Oh, the food news today just keeps getting better.
Earlier, we told you about Chicken Fire’s planned opening next month in the Coytown Shopping Center.
Now we can tell you that the talents behind Kadence, the superlative sushi spot in Audubon Park, will open a Filipino restaurant called Kaya next year in the space that housed Dandelion Communitea Cafe for many years. (You’ll recall Dandelion shuttered in August after a contentious battle with its employees.)
Kaya, which means “ability” in Tagalog, will be led by Kadence chef Lordfer Lalicon and the restaurant’s business manager, Jamilyn Salonga Bailey, a couple of passionate Pinoys who want to create a greater awareness of the “beautiful and soulful” cuisine of the Philippines here in Orlando.
“We’ve been wanting to open a Filipino restaurant for awhile,” says Bailey, who serves as Kaya’s co-founder. “This space will be perfect for us to cook the food we love while creating a sense of community around it.
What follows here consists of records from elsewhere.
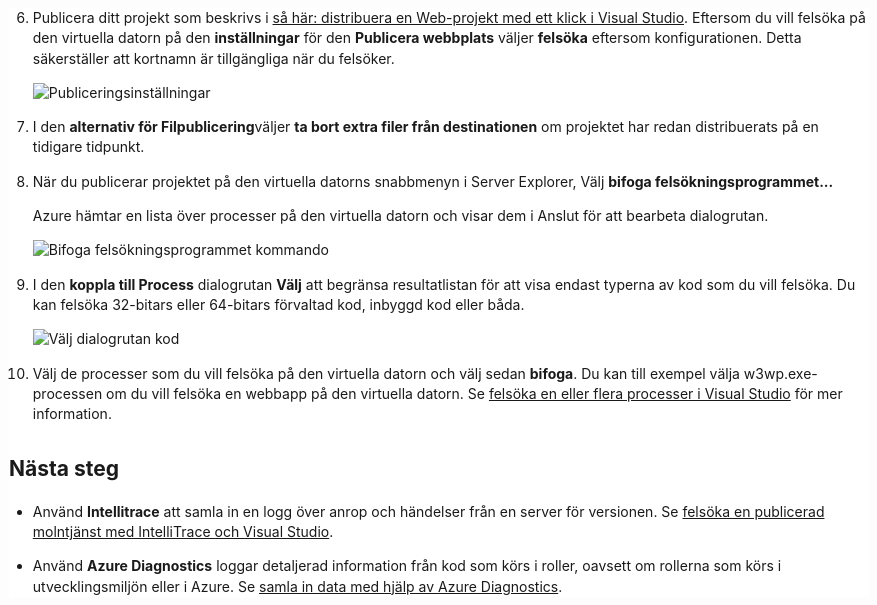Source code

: 6. Publicera ditt projekt som beskrivs i [så här: distribuera en Web-projekt med ett klick i Visual Studio](https://msdn.microsoft.com/library/dd465337.aspx). Eftersom du vill felsöka på den virtuella datorn på den **inställningar** för den **Publicera webbplats** väljer **felsöka** eftersom konfigurationen. Detta säkerställer att kortnamn är tillgängliga när du felsöker.

    ![Publiceringsinställningar](./media/vs-azure-tools-debug-cloud-services-virtual-machines/IC718349.png)

7. I den **alternativ för Filpublicering**väljer **ta bort extra filer från destinationen** om projektet har redan distribuerats på en tidigare tidpunkt.

8. När du publicerar projektet på den virtuella datorns snabbmenyn i Server Explorer, Välj **bifoga felsökningsprogrammet...**

    Azure hämtar en lista över processer på den virtuella datorn och visar dem i Anslut för att bearbeta dialogrutan.

    ![Bifoga felsökningsprogrammet kommando](./media/vs-azure-tools-debug-cloud-services-virtual-machines/IC746722.png)

9. I den **koppla till Process** dialogrutan **Välj** att begränsa resultatlistan för att visa endast typerna av kod som du vill felsöka. Du kan felsöka 32-bitars eller 64-bitars förvaltad kod, inbyggd kod eller båda.

    ![Välj dialogrutan kod](./media/vs-azure-tools-debug-cloud-services-virtual-machines/IC718346.png)

10. Välj de processer som du vill felsöka på den virtuella datorn och välj sedan **bifoga**. Du kan till exempel välja w3wp.exe-processen om du vill felsöka en webbapp på den virtuella datorn. Se [felsöka en eller flera processer i Visual Studio](https://msdn.microsoft.com/library/jj919165.aspx) för mer information.

## <a name="next-steps"></a>Nästa steg

* Använd **Intellitrace** att samla in en logg över anrop och händelser från en server för versionen. Se [felsöka en publicerad molntjänst med IntelliTrace och Visual Studio](http://go.microsoft.com/fwlink/?LinkID=623016).

* Använd **Azure Diagnostics** loggar detaljerad information från kod som körs i roller, oavsett om rollerna som körs i utvecklingsmiljön eller i Azure. Se [samla in data med hjälp av Azure Diagnostics](http://go.microsoft.com/fwlink/p/?LinkId=400450).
We couldn’t be more excited to be growing the Filipino food scene in Orlando.”
Johnny and Jimmy Tung, the brothers behind the Omei Restaurant Group who’ve served as mentors for such local chefs as Sonny Nguyen (Domu, Tori Tori), Kevin Phanhvilay (Sticky Rice), Michael Collantes (Taglish), Marshall Phanthachit (Soupa Saiyan) as well as Kadence’s Lalicon, Mark Berdin and Jennifer Banagale Berdin, are also invested in the venture.
While Lalicon and Bailey run Kaya, the Berdins will focus on running Kadence, though all have been involved in staging Kadence’s annual kamayan — the now legendary communal, plate- and utensil-free feast of Filipino fare. Prior to opening Kappo, Kadence’s predecessor inside East End Market, the group held a Typhoon Haiyan relief fundraiser in 2013 featuring a Filipino tasting menu.
As far as Kaya’s bill of fare is concerned, Bailey says it’s too soon to get into specifics, but did share that the menu and experiences will change with the seasons.
A full bar may also be a part of the plan, but the space will first undergo some renovations and, obviously, have a larger seating capacity than the nine-seat Kadence.
“We’re still iterating on the plans, but we’ll definitely be making updates to the kitchen and layout,” says Bailey. “We love that it’s a house and hope to build on that vibe.”
It all amounts to an exciting 2021 after a year that saw Orlando’s restaurant scene get battered.
“There’s a phrase — kaya natin,” says Lalicon. “It basically means ‘we got this.’ Filipinos have a fighter spirit and there are many examples of that resilience throughout history, as well as the present. So in a year like this, it’s also a reminder to everyone that we can — and we will — make it through.”
If you ask me, next year can’t come soon enough.
Kaya will open in late summer/early fall.